Da tempo stiamo assistendo, popcorn alla mano, alla Royal Rumble mediatica tra professionisti e opinionisti di ogni genere sul caso dei follower falsi di Beppe Grillo. Proprio ieri, infatti, è stata diffusa un ricerca condotta dal professor Marco Camisani Calzolari, il quale è già balzato agli onori della cronaca per aver provato a dimostrare come buona parte dei follower dei grandi brand sia in realtà dei BOT, cioè account controllati da programmi senza nessuna identità reale alle spalle.
Dopo avere letto la metodologia della ricerca ci sentiamo di dire di non condividerne pienamente le conclusioni. E’ vero che la pratica di acquistare follower finti è molto diffusa e può gonfiare all’inverosimile gli account Twitter di alcuni personaggi famosi e aziende. Tuttavia non è detto il contrario: cioè che un account con grande visibilità, specialmente se è quello ufficiale di un personaggio noto al web come Beppe Grillo (non un utente dell’ultima ora), debba necessariamente essere seguito da orde di follower falsi o comprati al mercato nero.
Secondo la metodologia utilizzata da Camisani Calzolari anche un utente, reale, che apra un account su Twitter, perché ne ha sentito parlare da TV e giornali, ma che non vi partecipa attivamente, è definito come BOT. Perché magari non ha un’immagine profilo o perché non twitta quasi mai, oppure perché non contiene una bio o non ha mai messo un link o molte di queste cose assieme. Insomma, ci sembrano queste delle classificazioni forse un po’ semplicistiche per individuare un account frutto di un software. Forse le percentuali della ricerca andrebbero un po’ riviste.
Del resto è intuibile come mai un utente che non ha mai twittato e che ha semplicemente creato il proprio account possa seguire Beppe Grillo. Pensateci: Grillo è una delle persone più note online e io sono un nuovo utente di Twitter che inizia ad usare la piattaforma. Mi metto quindi a seguire qualche account di personaggi famosi… ed ecco allora che inizio a seguire Beppe Grillo, Severgnini, Jovanotti o altri italiani e internazionali.
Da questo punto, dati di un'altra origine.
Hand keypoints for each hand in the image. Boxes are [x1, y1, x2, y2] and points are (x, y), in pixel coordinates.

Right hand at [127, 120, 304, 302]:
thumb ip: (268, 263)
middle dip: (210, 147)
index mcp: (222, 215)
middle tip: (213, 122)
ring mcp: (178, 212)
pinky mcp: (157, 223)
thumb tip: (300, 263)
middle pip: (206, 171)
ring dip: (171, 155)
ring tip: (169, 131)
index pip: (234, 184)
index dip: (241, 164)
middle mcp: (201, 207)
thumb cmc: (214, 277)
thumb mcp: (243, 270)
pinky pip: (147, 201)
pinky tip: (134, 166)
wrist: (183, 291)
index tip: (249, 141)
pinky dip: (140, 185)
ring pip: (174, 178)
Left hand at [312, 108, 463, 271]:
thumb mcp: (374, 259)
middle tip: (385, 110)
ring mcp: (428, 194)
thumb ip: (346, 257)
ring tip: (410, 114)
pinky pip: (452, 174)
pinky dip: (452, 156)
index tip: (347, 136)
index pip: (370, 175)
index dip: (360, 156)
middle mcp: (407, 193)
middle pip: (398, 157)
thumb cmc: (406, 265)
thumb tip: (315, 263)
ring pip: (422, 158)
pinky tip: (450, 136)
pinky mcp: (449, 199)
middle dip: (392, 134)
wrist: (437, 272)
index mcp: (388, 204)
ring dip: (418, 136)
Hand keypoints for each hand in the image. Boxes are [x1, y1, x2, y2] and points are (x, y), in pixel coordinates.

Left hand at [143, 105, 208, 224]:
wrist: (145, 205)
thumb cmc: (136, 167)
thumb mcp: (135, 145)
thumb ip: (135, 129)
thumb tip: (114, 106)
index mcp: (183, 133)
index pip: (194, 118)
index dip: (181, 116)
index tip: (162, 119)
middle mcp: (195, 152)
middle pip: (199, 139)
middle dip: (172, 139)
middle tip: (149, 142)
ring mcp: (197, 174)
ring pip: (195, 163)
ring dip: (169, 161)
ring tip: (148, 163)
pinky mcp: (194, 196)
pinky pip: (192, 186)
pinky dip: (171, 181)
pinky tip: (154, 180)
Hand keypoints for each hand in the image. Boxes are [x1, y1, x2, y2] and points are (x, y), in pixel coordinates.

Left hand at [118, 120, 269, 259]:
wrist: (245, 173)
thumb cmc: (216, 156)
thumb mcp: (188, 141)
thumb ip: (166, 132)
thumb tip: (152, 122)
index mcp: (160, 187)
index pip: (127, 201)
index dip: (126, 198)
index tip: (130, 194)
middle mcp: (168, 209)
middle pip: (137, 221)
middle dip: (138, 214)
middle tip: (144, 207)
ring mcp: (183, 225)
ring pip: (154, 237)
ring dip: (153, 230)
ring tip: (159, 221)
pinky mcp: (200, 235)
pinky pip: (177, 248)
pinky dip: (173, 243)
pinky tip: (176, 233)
Dopodiché scopro che in realtà Twitter non fa per me e smetto di usarlo, pur mantenendolo attivo (perché complicato, perché non ho soddisfazione ad usarlo, perché mi aspettavo una cosa diversa etc…).
Per questo motivo dovrei essere definito, in modo anche un po’ scortese, un utente falso?
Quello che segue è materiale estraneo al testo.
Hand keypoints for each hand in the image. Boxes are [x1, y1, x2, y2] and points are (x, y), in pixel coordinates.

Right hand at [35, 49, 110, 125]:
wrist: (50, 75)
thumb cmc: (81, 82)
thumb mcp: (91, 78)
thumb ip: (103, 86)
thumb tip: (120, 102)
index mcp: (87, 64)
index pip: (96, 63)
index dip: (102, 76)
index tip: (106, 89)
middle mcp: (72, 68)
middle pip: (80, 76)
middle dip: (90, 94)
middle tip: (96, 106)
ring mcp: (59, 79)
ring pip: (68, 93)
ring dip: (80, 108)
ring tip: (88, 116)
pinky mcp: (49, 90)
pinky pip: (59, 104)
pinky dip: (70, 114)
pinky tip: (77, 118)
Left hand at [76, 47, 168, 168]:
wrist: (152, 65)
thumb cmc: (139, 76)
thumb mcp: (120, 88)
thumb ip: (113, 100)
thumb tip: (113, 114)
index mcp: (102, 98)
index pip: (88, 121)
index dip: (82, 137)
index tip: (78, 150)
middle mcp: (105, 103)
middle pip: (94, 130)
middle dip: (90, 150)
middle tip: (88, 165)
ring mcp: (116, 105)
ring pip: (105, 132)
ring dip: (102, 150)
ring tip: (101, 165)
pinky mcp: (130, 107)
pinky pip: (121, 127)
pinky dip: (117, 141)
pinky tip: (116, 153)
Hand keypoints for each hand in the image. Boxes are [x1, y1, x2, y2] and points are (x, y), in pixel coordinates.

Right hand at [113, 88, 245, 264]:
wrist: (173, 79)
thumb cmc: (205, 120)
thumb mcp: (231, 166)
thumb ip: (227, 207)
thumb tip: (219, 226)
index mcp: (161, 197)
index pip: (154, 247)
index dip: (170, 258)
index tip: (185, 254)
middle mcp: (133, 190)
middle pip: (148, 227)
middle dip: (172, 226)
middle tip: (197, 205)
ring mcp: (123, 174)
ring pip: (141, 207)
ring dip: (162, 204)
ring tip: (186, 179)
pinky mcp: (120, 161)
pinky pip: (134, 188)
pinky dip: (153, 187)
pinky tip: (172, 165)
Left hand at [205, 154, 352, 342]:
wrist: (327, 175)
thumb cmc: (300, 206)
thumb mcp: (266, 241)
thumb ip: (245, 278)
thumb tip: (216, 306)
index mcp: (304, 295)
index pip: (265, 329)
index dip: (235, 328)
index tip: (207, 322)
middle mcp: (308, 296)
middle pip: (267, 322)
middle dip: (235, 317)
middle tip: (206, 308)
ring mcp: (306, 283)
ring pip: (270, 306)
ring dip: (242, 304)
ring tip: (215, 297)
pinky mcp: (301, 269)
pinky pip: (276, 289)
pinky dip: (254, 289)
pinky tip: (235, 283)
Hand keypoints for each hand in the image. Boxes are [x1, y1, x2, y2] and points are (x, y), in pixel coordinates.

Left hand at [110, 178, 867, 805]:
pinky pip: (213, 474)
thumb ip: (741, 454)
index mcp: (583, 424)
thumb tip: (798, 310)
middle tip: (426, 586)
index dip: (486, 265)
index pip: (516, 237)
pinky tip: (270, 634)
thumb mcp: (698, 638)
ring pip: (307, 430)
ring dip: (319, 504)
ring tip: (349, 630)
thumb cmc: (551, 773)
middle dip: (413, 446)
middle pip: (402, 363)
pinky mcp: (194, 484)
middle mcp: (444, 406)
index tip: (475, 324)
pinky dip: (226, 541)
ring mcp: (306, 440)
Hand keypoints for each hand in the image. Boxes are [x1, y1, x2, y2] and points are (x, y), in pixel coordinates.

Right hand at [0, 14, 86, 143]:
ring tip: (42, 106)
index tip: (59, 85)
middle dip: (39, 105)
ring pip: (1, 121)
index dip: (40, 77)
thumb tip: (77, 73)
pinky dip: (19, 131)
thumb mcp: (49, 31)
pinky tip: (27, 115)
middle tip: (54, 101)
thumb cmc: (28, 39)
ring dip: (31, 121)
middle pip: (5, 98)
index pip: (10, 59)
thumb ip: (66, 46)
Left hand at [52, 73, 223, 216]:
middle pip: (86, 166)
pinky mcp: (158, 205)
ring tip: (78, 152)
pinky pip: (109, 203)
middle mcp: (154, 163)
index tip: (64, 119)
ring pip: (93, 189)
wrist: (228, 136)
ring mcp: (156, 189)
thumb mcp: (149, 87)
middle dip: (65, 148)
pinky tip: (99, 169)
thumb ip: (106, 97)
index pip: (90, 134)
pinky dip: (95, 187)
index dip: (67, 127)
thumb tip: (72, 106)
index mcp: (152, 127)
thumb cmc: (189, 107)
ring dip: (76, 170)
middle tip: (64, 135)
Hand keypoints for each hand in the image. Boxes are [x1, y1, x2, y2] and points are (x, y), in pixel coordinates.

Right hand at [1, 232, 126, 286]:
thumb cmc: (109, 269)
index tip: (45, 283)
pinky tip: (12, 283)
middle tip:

Questa riflessione si inserisce in un tema molto più ampio e dalla portata quasi epistemologica: possiamo misurare in modo quantitativo l’influenza delle persone e delle aziende online?
E’ vero che chi ha più follower o che riesce a dar vita a più interazioni di altri è per questo più influente attraverso le sue opinioni? La risposta secondo noi è no. In questo caso si può parlare di notorietà o di visibilità online, direttamente proporzionale al numero di contatti, ma non di influenza vera e propria.
Pensiamo che l’influenza in questo caso si basi soprattutto sulla forza delle idee, una componente in gran parte qualitativa. Le idee non si possono sommare, né si possono contare come si fa con gli oggetti o con le persone perché sono sempre relative “a qualcosa”. Così come non c’è un Beppe Grillo in ognuna delle teste dei suoi follower ma solo idee relative a quello che dice, spesso molto differenti.